Very soon, the largest name in residential solar will disappear. According to a statement (in German) on teslamag.de, in the “near future” both PV systems and the new “Solar Roof” will be marketed under the Tesla brand, and the SolarCity brand will “disappear altogether”.
This announcement comes two months after Tesla’s shareholders voted to acquire SolarCity. Tesla states that while its previous goal was to “to accelerate the transition to sustainable mobility”, its new goal is “accelerating the transition to sustainable energy production”.
EV does it
The convergence of solar and electric vehicles is bigger than Tesla. A new study by The Imperial College London and Carbon Tracker forecasts that solar PV and EVs will snap up 10% of global fossil fuel revenues within a decade, and are likely to render coal obsolete by 2050.
If solar PV can maintain the pace of cost reduction, the technology could supply 23% of the world’s power by 2040, said the report, rising to around 30% by 2050. In such a scenario, coal could be phased out completely, leaving natural gas accounting for just 1% of global power, augmented by extra wind and nuclear.
For EVs, current adoption rates are likely to accelerate, leading to a 35% share of the road transport market by 2035. This would see oil and coal demand peak around 2020, with approximately two million barrels a day of oil displaced by 2025 and as much as 16 million barrels a day by 2040.

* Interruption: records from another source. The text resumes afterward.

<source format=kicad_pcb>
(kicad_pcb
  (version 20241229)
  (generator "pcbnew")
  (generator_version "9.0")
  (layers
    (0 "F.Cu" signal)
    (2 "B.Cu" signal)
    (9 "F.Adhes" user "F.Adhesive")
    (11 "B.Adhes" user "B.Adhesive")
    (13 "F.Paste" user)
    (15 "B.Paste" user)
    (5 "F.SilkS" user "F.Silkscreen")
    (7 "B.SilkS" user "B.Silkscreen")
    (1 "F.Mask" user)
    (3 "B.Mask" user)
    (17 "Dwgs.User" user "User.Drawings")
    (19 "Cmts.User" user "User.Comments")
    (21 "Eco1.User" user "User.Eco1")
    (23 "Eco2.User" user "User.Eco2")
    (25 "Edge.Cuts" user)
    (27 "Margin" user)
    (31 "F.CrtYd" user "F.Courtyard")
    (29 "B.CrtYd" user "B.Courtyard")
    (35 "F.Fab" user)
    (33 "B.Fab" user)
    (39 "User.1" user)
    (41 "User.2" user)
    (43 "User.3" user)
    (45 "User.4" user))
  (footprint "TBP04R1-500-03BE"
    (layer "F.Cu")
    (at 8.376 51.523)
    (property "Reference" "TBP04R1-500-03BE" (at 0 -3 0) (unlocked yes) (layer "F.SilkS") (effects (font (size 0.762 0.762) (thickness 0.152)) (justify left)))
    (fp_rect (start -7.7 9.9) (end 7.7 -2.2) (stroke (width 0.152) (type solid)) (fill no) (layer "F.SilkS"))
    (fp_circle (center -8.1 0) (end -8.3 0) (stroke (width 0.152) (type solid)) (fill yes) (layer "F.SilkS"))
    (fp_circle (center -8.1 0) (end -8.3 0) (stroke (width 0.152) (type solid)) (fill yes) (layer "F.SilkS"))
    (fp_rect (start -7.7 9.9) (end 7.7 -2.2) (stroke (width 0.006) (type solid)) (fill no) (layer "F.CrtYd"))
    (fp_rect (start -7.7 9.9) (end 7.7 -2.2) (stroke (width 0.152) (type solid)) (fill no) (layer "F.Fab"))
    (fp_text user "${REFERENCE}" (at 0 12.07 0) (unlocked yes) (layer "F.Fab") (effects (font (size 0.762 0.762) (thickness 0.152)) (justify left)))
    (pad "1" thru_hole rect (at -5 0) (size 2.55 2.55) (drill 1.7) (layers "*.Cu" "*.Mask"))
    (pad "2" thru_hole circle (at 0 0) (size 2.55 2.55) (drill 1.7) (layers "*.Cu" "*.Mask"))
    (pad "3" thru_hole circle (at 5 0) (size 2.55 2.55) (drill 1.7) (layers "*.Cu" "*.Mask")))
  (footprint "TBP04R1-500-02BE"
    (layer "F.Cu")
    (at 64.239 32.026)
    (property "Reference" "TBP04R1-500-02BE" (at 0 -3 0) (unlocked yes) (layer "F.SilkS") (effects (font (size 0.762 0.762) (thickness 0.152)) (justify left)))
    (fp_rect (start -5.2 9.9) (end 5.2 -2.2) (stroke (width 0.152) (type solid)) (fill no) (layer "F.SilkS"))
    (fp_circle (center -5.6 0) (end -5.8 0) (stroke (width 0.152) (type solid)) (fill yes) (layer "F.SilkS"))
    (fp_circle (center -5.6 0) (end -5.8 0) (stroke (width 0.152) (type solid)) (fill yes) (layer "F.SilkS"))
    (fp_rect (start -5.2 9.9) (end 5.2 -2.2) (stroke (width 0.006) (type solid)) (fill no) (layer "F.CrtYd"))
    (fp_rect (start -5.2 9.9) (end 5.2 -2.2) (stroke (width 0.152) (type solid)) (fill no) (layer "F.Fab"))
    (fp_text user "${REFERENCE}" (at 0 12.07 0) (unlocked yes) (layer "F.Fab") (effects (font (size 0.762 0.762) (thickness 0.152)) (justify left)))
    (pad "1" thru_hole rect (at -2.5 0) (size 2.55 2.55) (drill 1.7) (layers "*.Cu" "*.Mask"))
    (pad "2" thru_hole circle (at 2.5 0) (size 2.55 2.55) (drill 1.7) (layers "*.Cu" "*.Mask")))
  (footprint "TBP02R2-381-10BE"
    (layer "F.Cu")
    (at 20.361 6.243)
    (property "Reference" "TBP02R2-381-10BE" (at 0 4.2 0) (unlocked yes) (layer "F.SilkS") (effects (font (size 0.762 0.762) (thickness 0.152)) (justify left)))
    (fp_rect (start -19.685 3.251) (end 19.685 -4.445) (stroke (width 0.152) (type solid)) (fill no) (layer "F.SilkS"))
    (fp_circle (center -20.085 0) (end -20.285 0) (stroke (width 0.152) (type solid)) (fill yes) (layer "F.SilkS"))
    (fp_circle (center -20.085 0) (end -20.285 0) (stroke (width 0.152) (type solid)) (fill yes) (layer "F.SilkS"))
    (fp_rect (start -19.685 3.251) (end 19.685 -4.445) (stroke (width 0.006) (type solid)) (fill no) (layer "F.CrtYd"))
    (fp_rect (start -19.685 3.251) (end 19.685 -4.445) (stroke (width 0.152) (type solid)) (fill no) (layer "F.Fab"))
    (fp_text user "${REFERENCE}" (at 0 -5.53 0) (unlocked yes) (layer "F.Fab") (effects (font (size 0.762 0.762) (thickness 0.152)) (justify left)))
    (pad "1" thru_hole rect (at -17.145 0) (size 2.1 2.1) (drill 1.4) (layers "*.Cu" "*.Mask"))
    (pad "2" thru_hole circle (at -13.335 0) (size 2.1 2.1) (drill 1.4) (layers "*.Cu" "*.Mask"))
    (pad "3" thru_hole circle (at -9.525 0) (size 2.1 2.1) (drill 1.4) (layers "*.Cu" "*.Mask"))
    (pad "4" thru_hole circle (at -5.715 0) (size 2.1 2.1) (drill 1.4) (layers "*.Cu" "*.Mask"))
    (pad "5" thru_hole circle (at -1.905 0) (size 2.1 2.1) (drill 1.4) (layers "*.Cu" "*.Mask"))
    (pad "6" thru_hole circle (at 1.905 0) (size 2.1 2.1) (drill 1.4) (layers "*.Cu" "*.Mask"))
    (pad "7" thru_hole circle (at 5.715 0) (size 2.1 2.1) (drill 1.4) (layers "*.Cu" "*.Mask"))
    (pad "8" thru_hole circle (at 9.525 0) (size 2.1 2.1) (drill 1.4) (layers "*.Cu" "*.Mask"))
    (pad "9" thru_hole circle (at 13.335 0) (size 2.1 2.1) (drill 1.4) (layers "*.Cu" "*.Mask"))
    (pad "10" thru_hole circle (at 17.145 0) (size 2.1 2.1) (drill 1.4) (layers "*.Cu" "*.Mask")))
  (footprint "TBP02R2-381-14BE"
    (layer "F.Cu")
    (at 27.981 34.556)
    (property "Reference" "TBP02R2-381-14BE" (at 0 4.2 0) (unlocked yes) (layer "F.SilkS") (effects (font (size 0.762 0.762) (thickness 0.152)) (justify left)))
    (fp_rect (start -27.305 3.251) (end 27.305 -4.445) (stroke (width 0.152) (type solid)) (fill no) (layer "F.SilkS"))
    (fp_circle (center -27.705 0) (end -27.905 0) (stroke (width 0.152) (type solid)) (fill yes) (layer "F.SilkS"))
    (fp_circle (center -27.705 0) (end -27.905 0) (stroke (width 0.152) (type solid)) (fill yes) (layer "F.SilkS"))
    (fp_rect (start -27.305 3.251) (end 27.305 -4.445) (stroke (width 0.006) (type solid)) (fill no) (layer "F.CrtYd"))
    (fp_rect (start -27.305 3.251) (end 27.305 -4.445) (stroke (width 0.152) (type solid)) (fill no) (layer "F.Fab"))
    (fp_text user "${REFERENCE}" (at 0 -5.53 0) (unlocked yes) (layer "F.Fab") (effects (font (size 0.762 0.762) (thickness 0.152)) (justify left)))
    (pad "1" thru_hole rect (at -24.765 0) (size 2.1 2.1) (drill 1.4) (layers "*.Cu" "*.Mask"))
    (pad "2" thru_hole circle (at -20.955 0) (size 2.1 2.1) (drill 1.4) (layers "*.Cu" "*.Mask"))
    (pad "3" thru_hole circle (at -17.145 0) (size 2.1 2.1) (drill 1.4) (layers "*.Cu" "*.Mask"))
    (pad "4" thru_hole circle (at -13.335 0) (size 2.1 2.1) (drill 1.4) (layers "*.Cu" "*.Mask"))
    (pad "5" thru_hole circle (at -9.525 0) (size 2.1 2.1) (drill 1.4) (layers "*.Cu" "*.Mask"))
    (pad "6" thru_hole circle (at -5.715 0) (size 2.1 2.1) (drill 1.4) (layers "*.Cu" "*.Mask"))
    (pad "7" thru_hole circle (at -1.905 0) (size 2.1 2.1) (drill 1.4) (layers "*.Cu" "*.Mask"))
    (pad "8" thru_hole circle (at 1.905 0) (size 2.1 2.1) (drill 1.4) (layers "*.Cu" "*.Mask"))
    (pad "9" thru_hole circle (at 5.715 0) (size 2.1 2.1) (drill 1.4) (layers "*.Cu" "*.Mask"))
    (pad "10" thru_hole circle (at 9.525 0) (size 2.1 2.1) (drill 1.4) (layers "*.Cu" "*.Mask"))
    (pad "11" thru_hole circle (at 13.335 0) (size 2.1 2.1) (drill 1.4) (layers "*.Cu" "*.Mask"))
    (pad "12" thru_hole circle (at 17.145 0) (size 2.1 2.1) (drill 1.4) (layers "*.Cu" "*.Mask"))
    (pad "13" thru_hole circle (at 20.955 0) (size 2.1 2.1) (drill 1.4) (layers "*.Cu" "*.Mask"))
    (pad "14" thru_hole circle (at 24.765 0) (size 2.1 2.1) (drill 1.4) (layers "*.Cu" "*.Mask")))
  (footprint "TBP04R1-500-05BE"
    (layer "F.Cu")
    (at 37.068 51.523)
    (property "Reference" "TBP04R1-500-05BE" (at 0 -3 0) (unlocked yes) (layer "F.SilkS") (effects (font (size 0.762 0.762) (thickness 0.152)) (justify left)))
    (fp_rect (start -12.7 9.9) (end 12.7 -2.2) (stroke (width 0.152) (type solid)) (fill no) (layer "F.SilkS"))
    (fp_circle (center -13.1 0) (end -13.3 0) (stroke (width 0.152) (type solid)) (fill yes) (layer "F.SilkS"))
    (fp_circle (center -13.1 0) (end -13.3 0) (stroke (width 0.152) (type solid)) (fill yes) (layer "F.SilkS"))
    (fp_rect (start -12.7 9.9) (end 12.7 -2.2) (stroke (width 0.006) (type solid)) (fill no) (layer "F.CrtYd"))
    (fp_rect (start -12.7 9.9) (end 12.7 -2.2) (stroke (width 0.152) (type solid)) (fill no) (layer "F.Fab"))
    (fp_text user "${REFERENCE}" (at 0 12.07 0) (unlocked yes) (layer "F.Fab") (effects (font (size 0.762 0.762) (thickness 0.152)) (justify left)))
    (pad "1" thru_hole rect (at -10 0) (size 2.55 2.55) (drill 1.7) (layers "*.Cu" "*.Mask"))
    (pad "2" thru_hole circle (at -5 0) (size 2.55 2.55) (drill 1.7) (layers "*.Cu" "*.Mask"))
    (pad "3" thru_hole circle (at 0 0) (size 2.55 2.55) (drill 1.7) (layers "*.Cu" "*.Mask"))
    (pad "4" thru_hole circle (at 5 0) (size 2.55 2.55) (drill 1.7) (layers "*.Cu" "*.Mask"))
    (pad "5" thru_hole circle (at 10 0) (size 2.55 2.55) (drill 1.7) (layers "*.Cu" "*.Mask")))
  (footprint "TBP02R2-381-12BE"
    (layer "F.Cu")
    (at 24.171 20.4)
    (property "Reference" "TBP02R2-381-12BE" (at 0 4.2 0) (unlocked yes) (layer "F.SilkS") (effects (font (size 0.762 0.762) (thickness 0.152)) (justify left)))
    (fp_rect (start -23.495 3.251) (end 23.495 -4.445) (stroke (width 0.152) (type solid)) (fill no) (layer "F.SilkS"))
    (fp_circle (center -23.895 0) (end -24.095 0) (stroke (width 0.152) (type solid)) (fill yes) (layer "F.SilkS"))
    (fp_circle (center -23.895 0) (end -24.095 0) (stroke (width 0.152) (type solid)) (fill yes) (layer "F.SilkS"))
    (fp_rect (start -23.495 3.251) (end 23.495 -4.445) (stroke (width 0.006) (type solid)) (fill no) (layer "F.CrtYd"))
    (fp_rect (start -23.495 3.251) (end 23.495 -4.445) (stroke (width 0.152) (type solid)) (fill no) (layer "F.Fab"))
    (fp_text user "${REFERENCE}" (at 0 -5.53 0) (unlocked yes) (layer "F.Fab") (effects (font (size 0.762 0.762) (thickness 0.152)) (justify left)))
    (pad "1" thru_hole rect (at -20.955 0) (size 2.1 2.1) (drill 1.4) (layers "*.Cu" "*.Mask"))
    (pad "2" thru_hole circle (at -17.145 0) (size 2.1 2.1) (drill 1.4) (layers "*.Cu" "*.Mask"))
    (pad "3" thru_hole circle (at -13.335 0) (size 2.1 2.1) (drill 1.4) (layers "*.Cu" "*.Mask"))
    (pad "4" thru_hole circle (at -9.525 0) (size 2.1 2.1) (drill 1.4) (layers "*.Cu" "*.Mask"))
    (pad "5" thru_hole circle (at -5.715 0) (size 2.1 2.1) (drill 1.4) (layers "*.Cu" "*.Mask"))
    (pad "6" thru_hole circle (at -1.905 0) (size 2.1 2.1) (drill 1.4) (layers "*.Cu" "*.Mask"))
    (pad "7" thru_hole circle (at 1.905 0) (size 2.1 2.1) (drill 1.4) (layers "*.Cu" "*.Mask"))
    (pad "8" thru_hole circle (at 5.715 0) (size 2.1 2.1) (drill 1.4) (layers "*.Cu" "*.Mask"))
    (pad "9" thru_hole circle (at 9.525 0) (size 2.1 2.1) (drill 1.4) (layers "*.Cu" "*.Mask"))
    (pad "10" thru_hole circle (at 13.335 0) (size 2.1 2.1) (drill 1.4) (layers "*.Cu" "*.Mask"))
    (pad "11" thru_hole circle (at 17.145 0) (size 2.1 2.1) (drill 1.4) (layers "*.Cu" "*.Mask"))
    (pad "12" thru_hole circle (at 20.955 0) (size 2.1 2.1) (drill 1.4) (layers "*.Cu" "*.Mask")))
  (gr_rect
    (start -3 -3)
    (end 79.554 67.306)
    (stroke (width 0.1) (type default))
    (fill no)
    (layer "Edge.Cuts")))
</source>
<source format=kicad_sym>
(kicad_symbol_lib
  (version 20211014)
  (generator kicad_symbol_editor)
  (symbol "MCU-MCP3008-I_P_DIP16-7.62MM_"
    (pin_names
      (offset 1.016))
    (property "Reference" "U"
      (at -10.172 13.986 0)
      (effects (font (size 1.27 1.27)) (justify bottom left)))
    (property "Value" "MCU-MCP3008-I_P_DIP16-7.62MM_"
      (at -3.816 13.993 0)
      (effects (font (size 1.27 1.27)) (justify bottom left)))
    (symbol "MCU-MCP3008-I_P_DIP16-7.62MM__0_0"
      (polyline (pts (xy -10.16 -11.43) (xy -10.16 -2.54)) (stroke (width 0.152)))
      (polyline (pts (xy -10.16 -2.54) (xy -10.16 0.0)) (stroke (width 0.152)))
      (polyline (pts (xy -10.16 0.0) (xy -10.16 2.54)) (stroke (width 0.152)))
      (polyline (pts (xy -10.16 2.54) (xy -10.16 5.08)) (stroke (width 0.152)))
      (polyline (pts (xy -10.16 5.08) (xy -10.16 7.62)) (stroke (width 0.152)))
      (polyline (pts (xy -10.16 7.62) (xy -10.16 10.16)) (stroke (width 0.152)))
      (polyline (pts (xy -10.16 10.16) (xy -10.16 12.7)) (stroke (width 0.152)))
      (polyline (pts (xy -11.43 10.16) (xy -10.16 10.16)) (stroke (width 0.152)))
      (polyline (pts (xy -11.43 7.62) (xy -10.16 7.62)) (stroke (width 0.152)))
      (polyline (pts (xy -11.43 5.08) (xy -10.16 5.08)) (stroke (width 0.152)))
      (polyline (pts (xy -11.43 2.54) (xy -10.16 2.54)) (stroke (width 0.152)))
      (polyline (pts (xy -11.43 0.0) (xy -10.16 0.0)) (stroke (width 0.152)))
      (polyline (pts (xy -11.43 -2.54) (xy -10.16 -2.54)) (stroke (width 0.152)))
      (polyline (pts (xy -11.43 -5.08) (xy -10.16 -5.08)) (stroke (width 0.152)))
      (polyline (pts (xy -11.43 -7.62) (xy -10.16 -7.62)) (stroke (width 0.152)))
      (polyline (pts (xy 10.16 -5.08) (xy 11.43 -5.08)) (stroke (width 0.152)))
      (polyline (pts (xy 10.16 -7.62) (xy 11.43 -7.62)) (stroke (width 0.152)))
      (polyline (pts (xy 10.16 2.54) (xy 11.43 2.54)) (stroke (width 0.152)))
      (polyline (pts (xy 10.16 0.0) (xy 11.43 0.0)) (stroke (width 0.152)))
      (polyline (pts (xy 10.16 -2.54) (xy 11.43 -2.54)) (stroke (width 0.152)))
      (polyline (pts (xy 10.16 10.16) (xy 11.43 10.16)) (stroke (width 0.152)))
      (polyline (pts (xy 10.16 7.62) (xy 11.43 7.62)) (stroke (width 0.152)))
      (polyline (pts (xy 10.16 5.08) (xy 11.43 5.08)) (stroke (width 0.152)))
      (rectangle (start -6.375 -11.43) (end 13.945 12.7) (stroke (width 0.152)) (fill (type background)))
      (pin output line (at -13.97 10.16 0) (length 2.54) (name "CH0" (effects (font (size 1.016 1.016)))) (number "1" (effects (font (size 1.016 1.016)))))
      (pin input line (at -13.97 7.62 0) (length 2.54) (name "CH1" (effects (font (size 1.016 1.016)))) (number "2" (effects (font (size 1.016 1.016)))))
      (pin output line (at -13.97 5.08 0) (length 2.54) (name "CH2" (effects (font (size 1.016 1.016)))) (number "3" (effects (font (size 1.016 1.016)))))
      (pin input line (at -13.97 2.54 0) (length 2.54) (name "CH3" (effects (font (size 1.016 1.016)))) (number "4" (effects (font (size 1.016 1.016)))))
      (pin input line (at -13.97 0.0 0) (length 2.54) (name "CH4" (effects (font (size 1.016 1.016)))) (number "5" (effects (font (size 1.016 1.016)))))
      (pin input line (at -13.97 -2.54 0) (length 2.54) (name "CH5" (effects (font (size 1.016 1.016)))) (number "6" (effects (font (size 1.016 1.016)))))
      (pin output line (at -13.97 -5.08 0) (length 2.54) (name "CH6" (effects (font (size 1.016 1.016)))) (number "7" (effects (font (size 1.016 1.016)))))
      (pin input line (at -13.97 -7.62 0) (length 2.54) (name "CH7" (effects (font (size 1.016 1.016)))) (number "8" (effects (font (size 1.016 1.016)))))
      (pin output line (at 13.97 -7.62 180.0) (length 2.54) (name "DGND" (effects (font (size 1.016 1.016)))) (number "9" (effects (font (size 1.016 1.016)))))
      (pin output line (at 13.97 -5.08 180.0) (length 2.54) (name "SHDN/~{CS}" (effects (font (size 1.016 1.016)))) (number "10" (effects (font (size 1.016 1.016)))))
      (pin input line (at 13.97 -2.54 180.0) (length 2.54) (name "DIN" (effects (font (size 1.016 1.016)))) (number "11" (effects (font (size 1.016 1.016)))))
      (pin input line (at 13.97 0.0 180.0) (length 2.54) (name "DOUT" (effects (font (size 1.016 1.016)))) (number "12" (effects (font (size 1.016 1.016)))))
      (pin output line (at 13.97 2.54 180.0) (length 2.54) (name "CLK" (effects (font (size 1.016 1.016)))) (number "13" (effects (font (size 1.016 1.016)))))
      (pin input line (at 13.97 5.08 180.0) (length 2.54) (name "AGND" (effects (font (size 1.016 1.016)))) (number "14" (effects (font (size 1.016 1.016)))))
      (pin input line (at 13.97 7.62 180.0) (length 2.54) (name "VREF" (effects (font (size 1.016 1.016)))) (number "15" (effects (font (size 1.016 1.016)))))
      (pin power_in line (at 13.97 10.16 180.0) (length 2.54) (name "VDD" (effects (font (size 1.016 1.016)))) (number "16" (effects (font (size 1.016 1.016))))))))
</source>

“There are a number of low-carbon technologies about to achieve critical mass decades before some companies expect,” said Carbon Tracker’s head of research James Leaton.
The hard cell
Over in Germany, SolarWorld is planning a production shake-up designed to optimize its manufacturing and take the low-cost solar battle to China.
But how? Well, the company is going to shift its solar cell production capabilities away from its Freiberg base to Arnstadt, thereby ensuring specialization at each site. There may be some staffing impact, the firm said, but the overall message was one of confidence, and a desire to reassess its capabilities to ensure they are primed to respond to ongoing solar price pressures.